沸騰! 日本サラブ列島BACK NUMBER
1番人気が3年連続で崩れた桜花賞。
ソウルスターリングはなぜ負けたのか。
text by
島田明宏Akihiro Shimada
photograph byYuji Takahashi
posted2017/04/10 11:20
阪神の桜は満開だった。しかし桜花賞ゴール直後、スタンドはソウルスターリングの敗戦に静まりかえっていた。
長距離輸送、激戦、そしてソフトな馬場。
実はこの馬は、過去3戦でも直線で手前を替えている。しかし、いつも、1度パッと替えるだけだった。ルメールはこうつづけた。

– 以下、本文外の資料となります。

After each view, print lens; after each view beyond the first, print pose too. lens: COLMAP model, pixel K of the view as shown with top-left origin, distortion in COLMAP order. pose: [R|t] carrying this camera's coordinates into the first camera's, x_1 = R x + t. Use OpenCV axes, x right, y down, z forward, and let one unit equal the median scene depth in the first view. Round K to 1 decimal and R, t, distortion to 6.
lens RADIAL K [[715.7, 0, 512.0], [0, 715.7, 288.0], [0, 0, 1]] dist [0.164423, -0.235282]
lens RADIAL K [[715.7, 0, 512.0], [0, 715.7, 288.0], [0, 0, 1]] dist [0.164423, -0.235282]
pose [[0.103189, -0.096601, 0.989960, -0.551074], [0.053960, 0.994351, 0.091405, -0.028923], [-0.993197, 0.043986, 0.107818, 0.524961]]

「美浦と阪神の往復が3度目だったことも影響したかもしれない。GIだから、ちょっとのことが、大きな結果の違いになる。でも、負けたといっても3着だったのだから、強い馬です」
管理する藤沢調教師は、何から切り出すべきなのか、困惑したような表情だった。
「やわらかい馬場はいいと思っていたんだけど、よくなかったですね。折り合いがついて行儀よく走っていましたが、直線に向いたら何度も手前を替えて、思ったほど伸びなかった。レース前の雰囲気はよかったんです。でも、3、4コーナーでは抜群の手応えではなかった。すみません」
長距離輸送と激戦の繰り返しによって、目に見えない疲れが溜まっていたところに、適性のないソフトな馬場に持ち味を封印された、といったことが敗因だろうか。
結局、阪神JFの上位3頭と同じ顔ぶれに。
この桜花賞の1、2、3着馬は、昨年の阪神ジュベナイルフィリーズの着順を逆にしたものだった。ということは、強い馬たちが強い競馬をした結果、こうなったと見ることもできるわけだ。

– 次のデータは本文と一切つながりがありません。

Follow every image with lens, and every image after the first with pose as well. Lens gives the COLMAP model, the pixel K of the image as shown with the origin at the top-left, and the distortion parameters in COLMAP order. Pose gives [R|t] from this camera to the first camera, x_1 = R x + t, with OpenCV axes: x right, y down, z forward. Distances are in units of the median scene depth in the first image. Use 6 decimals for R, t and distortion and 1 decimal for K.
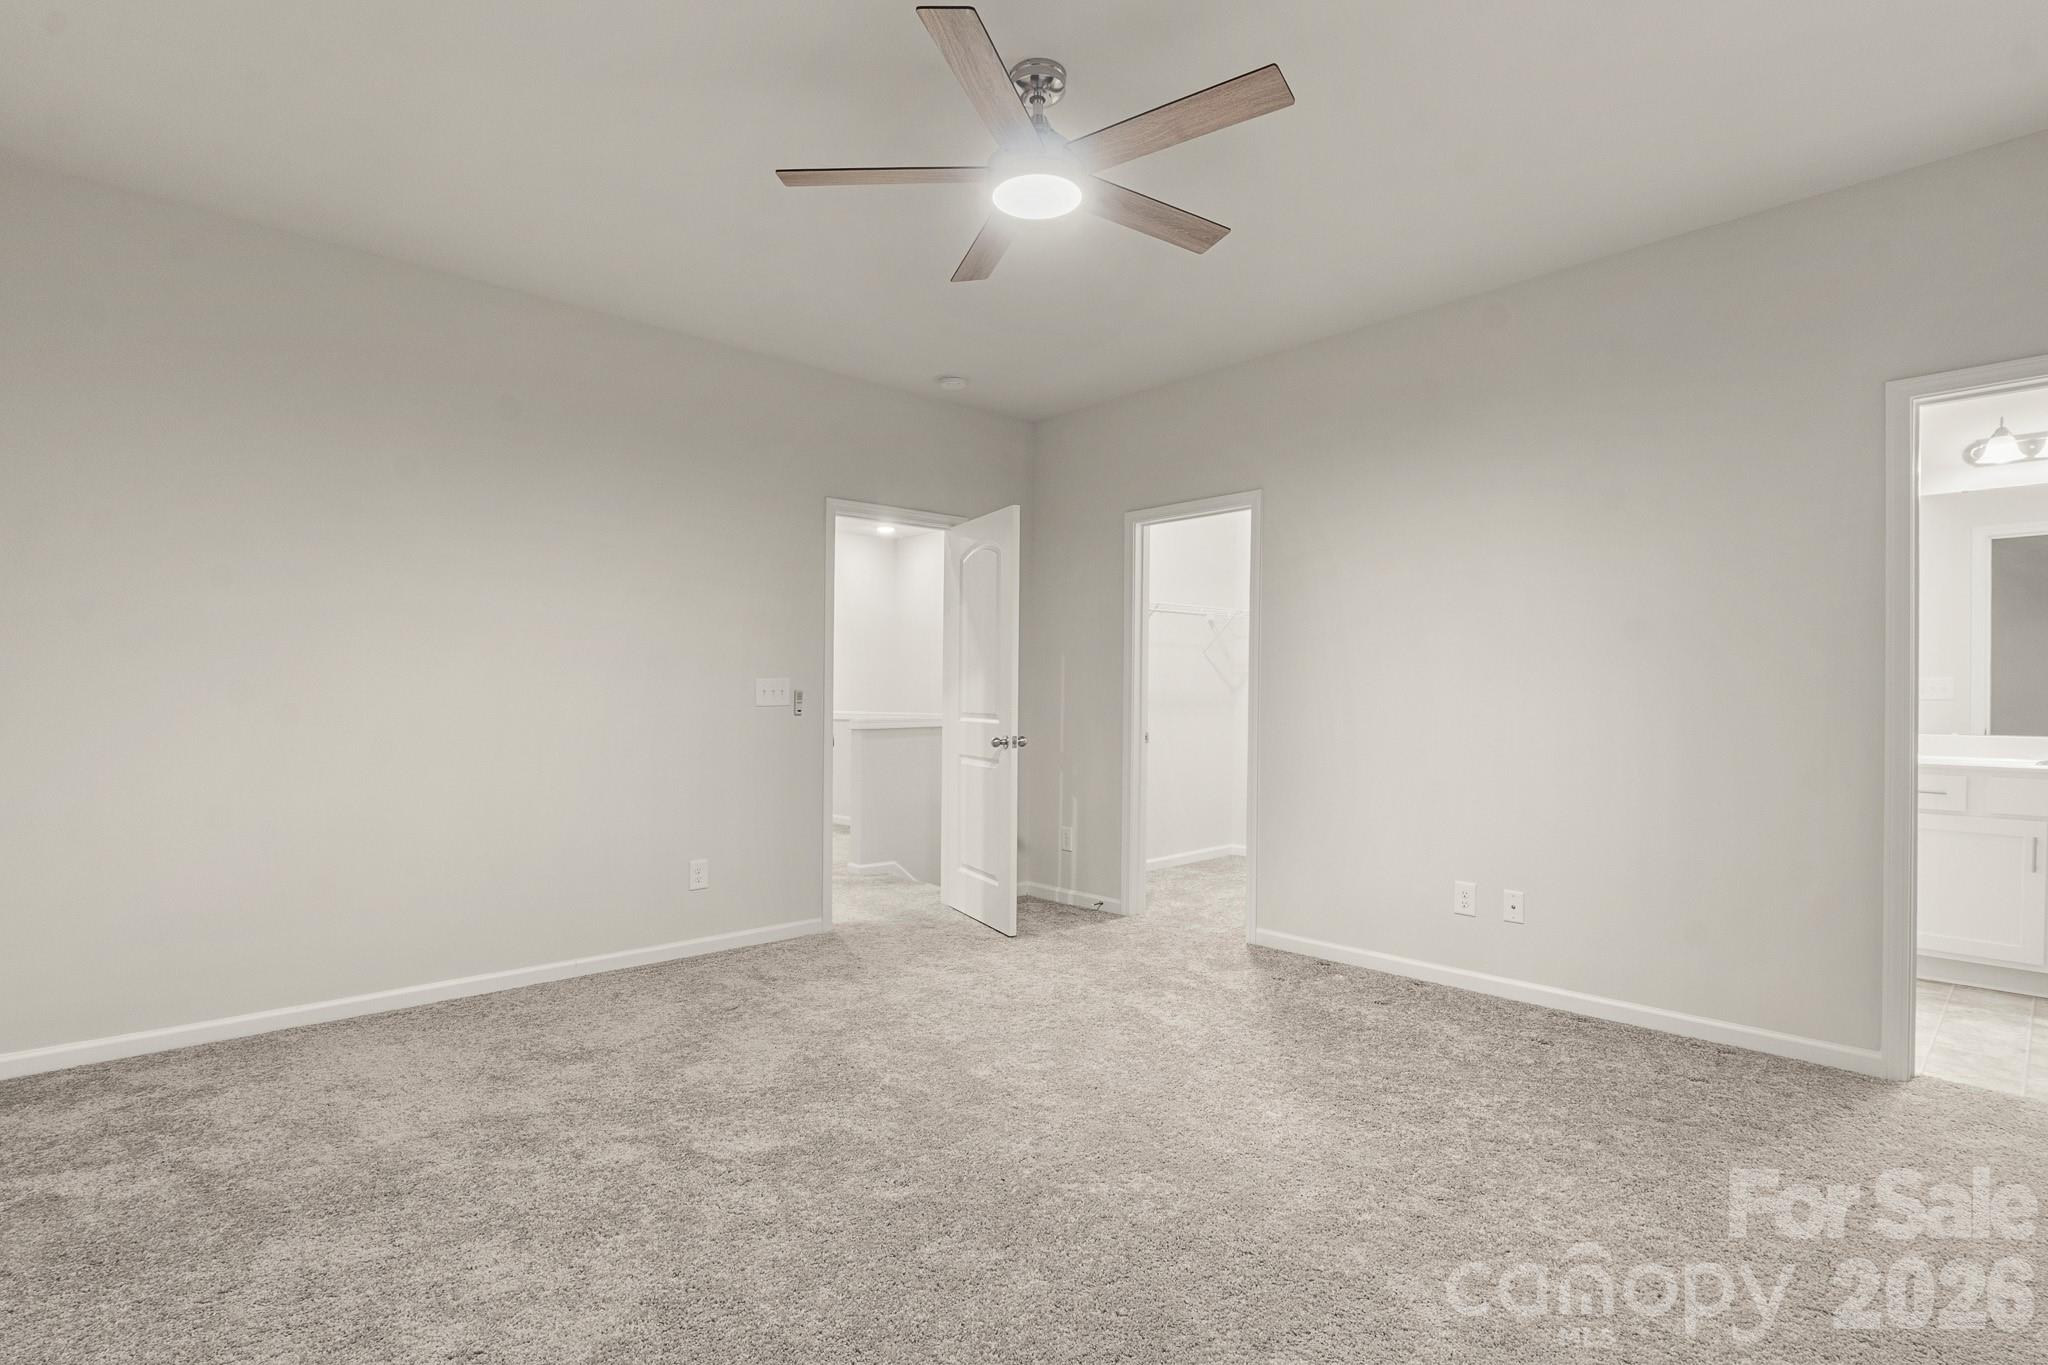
lens RADIAL K [[1030.0, 0, 1034.9], [0, 1030.0, 675.4], [0, 0, 1]] dist [0.011529, -0.003285]
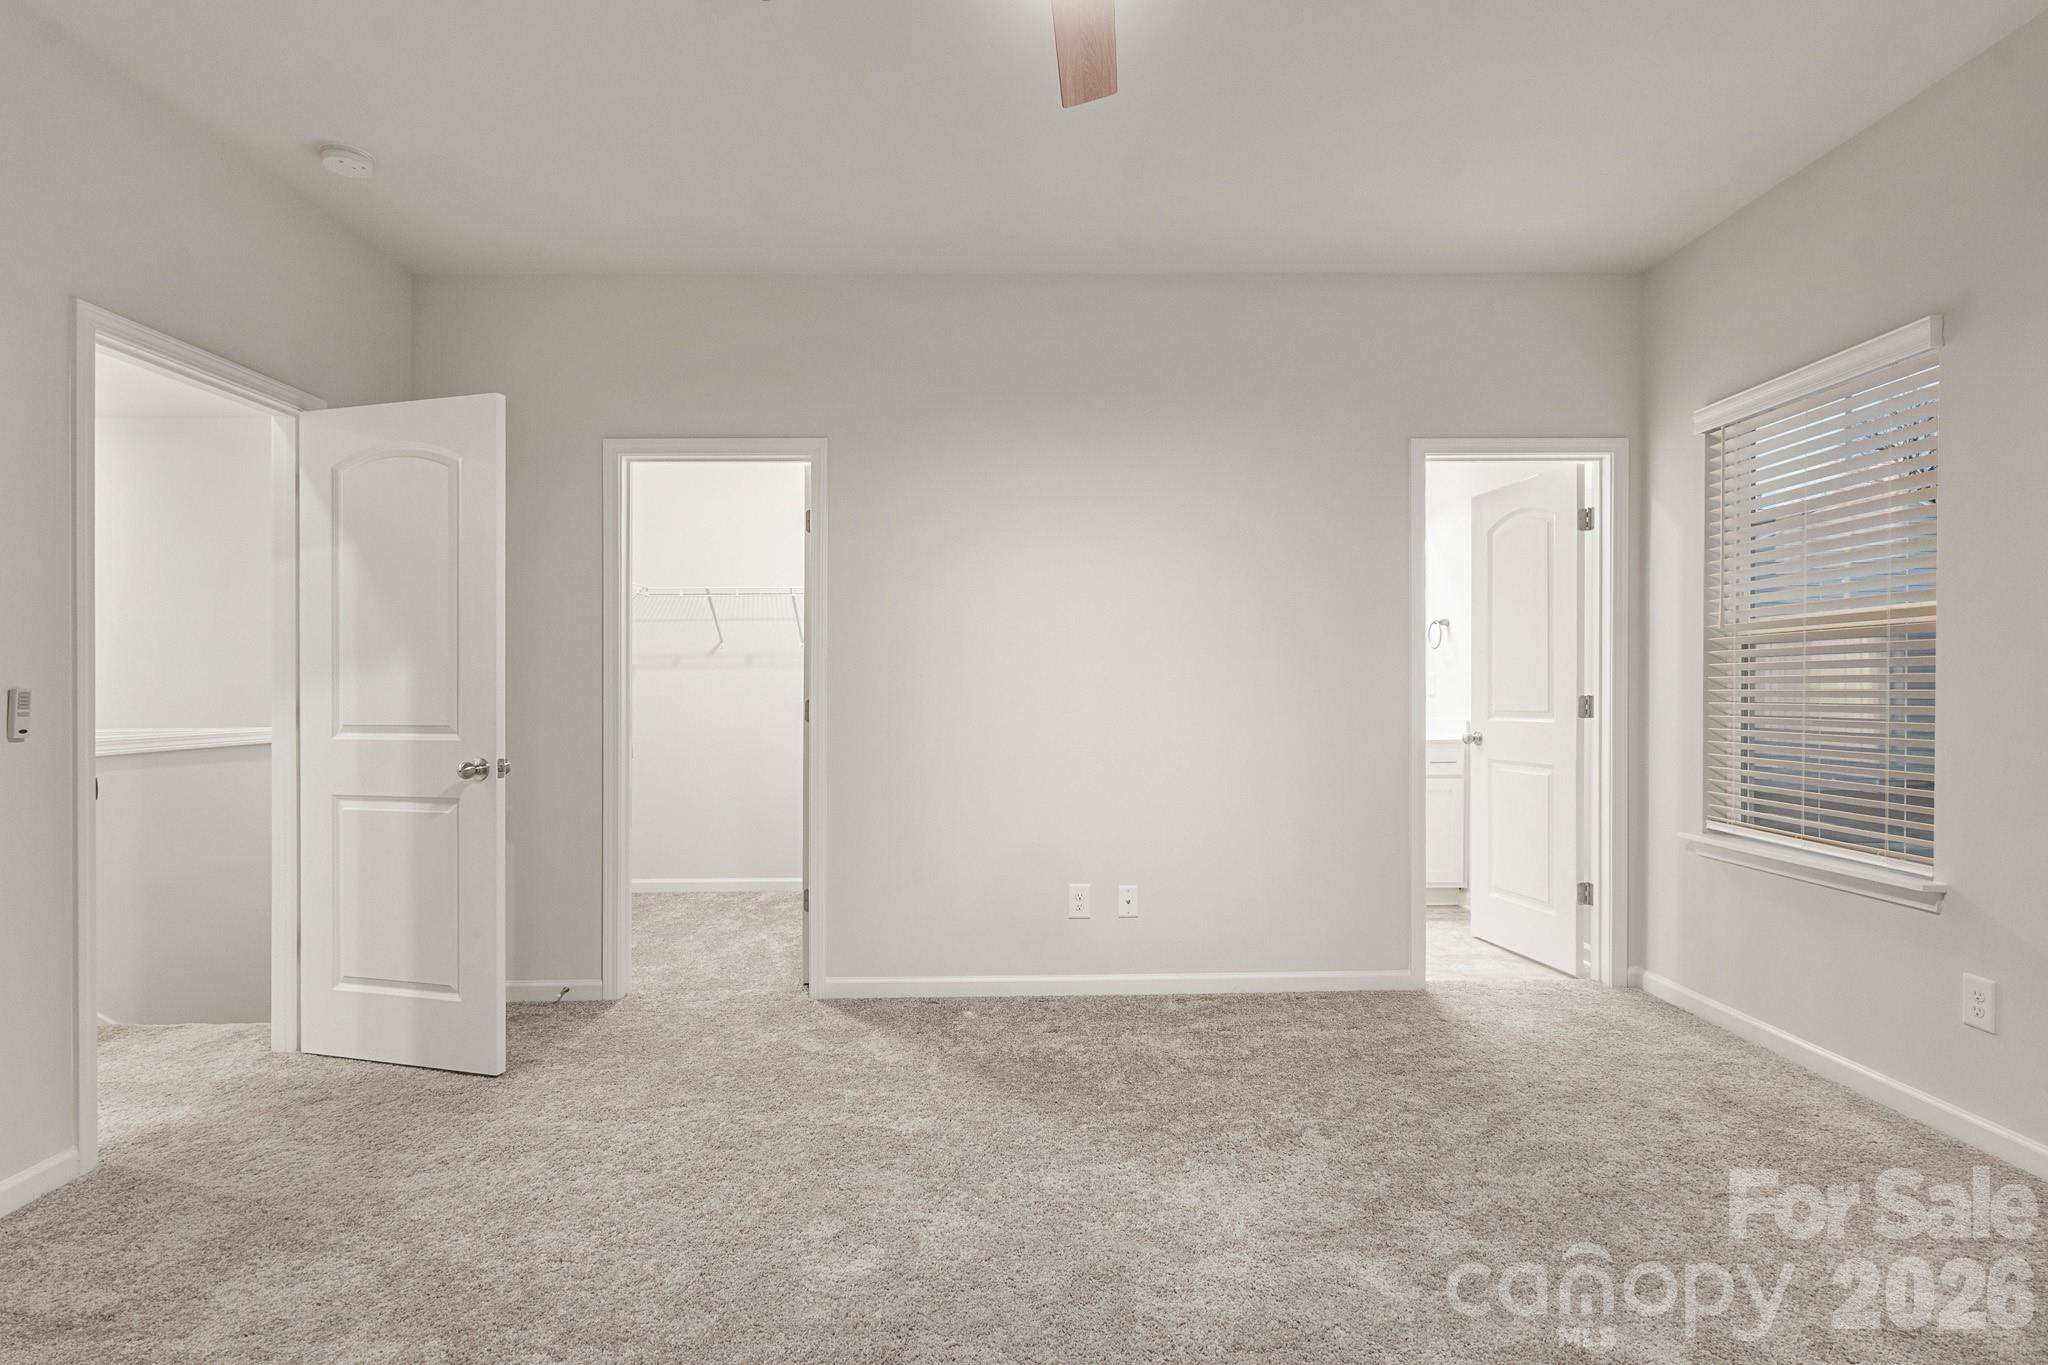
lens RADIAL K [[1030.0, 0, 1025.6], [0, 1030.0, 687.5], [0, 0, 1]] dist [0.011529, -0.003285]
pose [[0.664152, -0.002569, 0.747593, -0.324459], [-0.006006, 0.999944, 0.008771, 0.008433], [-0.747573, -0.010315, 0.664100, 0.388338]]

勝ったレーヌミノルは、小倉、阪神、東京と異なる舞台の1200m、1400m、1600mというさまざまな距離で、大きく崩れることなく走りつづけてきた。
2着のリスグラシューも、デビューから2-1-1-2-3着と来て、今回は過去2戦2敗だったソウルスターリングに先着する2着。高いレベルで安定した力を発揮する、牝馬らしからぬ心身の強さを持った馬だ。
早い時期から「強い」と言われてきたこの世代の牝馬のレベルの高さを、あらためて証明するレースだったと言えよう。